* **Work item**
Please retype the lines in the records below, starting with the line that contains "Квартира у центра Рошаля" and continuing through the end of the records, with no changes.

* **Material provided**
>>>

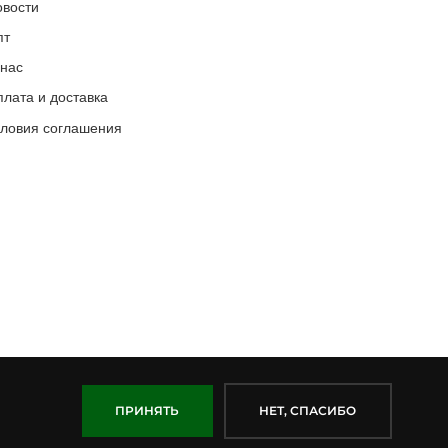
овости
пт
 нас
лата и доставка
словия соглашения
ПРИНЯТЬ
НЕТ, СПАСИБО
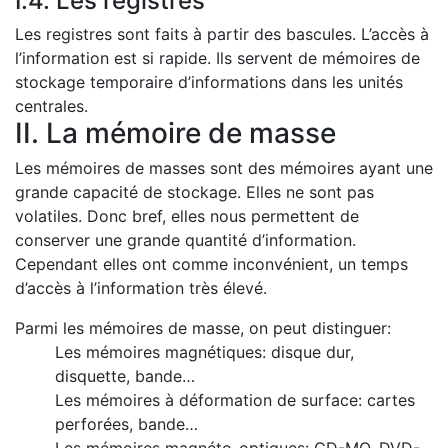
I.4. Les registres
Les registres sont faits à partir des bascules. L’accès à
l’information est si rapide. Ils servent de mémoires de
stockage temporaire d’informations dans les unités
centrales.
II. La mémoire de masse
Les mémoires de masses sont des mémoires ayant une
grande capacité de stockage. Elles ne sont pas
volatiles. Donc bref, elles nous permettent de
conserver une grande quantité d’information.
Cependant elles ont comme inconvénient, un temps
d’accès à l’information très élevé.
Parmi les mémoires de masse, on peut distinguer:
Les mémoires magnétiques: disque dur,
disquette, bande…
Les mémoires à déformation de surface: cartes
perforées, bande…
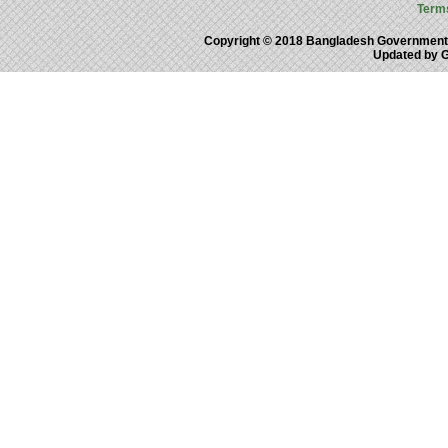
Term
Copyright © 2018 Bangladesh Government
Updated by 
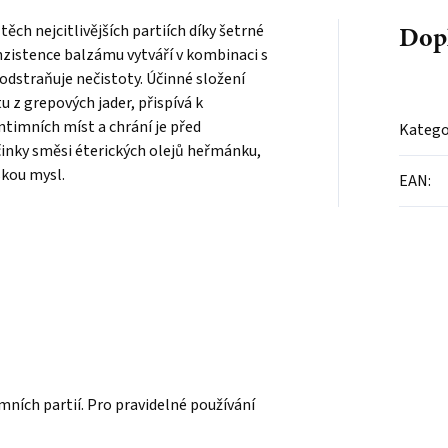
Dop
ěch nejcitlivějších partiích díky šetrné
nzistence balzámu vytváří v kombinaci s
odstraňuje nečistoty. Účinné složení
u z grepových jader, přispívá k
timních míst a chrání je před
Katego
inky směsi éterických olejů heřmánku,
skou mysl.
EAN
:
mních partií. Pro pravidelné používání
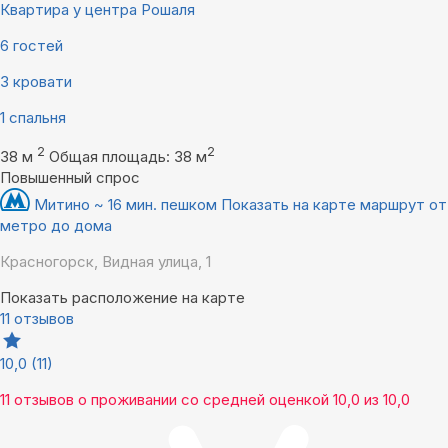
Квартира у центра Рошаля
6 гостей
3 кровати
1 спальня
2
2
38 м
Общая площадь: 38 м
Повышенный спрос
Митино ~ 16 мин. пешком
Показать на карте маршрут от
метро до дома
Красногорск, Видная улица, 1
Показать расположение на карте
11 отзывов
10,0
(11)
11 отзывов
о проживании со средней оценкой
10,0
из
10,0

<<<

* **Solution to this task**
Квартира у центра Рошаля
6 гостей
3 кровати
1 спальня
2
2
38 м
Общая площадь: 38 м
Повышенный спрос
Митино ~ 16 мин. пешком
Показать на карте маршрут от
метро до дома
Красногорск, Видная улица, 1
Показать расположение на карте
11 отзывов
10,0
(11)
11 отзывов
о проживании со средней оценкой
10,0
из
10,0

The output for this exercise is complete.